Porträt einer Zeitenwende
Irmtraud Gutschke
Ein großer, dicker Band, mehrere Kilo schwer – gewichtig und zugleich so prächtig. Eine Ausnahmeerscheinung auf dem deutschen Buchmarkt, der sich voller Hast um Mainstreamthemen dreht, um im Medienkonzert den Massengeschmack zu bedienen. Aber Manfred Pfister richtet sich an Menschen, die Gegenwart im geschichtlichen Prozess verstehen, ja, die überhaupt verstehen wollen. „Englische Renaissance“: Ja freilich, das war Shakespeare mit seinen berühmten Königsdramen, die hier im einzelnen auch vorgestellt werden. Aber es ist überhaupt eine Blütezeit der Literatur und Kunst gewesen. Edmund Spenser, John Milton, Christopher Marlowe, Thomas Morus, Thomas Bacon … für mich wenigstens mit dem Anglistikstudium verbunden, aber manches inzwischen verschüttetes Terrain.
Dieses Buch verführt zu Ausgrabungen. In Gänze und in einem Zug gelingt das nicht. Nur Stück für Stück kann man dabei vorgehen. „Unendlich viel Gestalten wachsen dort/ Auch Formen wild, die niemand je gedacht“, wie es bei Edmund Spencer über den „Garten des Adonis“ heißt, so kann diese Lektüre wirken. Dass man dafür aus der Hast des Alltags aussteigen muss, ist allein schon ein Gewinn. Lange, lange und immer wieder schlägt man das Buch auf – staunend über die Weisheit unserer Vorfahren, ihren Mut, geistiges Neuland zu betreten. So erinnerte mich die Lektüre an die Begeisterung, mit der ich als Kind in alten Lexika stöberte, das Überraschende suchend, besessen von Entdeckerlust. Wer hat denn heute noch alte Lexika zu Hause?
Manfred Pfister bestimmt. Lebenslange Studien liegen dem Buch des emeritierten Anglistikprofessors zugrunde. Wie lange mag er wohl daran gearbeitet haben? So lese ich dieses Buch auch als eine Ode an die Belesenheit. Die wurde von den hier vorgestellten großen Geistern der englischen Renaissance ebenso mit Selbstverständlichkeit gelebt. Es will einem scheinen, dass sie über eine humanistische Bildung verfügten, von der uns heute vieles verloren gegangen ist. Allein schon, we sie mit der Antike vertraut waren. Und welch große Worte sie für die Liebe fanden!
Natürlich ist mir klar, dass dies damals nur eine schmale gebildete Schicht betraf. So zeichnet der Band auch ein großes Gesellschaftsbild.
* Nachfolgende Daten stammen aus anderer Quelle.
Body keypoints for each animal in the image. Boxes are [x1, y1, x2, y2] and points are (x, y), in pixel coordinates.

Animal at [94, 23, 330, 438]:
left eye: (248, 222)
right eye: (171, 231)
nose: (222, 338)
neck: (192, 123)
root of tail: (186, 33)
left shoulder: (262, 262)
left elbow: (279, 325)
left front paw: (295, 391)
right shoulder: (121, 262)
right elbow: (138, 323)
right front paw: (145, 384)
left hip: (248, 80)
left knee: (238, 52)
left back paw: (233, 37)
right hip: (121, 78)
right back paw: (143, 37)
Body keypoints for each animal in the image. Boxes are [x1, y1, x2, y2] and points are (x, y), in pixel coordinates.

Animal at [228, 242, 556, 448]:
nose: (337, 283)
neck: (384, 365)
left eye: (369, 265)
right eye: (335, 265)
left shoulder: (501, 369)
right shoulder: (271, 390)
Hofkultur und Großstadtmilieu, freie Künstler, die ihr Auskommen verdienen mussten, aber auch andere Länder kennenlernten, religiöse Streitigkeiten und politische Utopien… Ich gebe es zu: Die Zeit, die hier Gestalt gewinnt, bleibt erst einmal fern. Will weiter erkundet sein. Ja, dieses Buchgeschenk zu Weihnachten, es böte Lesestoff fürs ganze folgende Jahr. Und Stoff auch zum Schauen. Denn der Band ist opulent bebildert.
Und Trost. Immer wieder gab es Umbruchphasen in der Geschichte, die nicht das Ende der Welt bedeuteten. Schon damals vollzog sich eine „Zeitenwende“. Nur dass die Renaissance als Vorbote der kapitalistischen Moderne mit einer Widerentdeckung der Antike einherging, also zugleich von Geschichtsbewusstsein lebte, welches uns heute verlorenging.
Manfred Pfister: Englische Renaissance. Galiani Berlin, 480 S., geb., 98 €.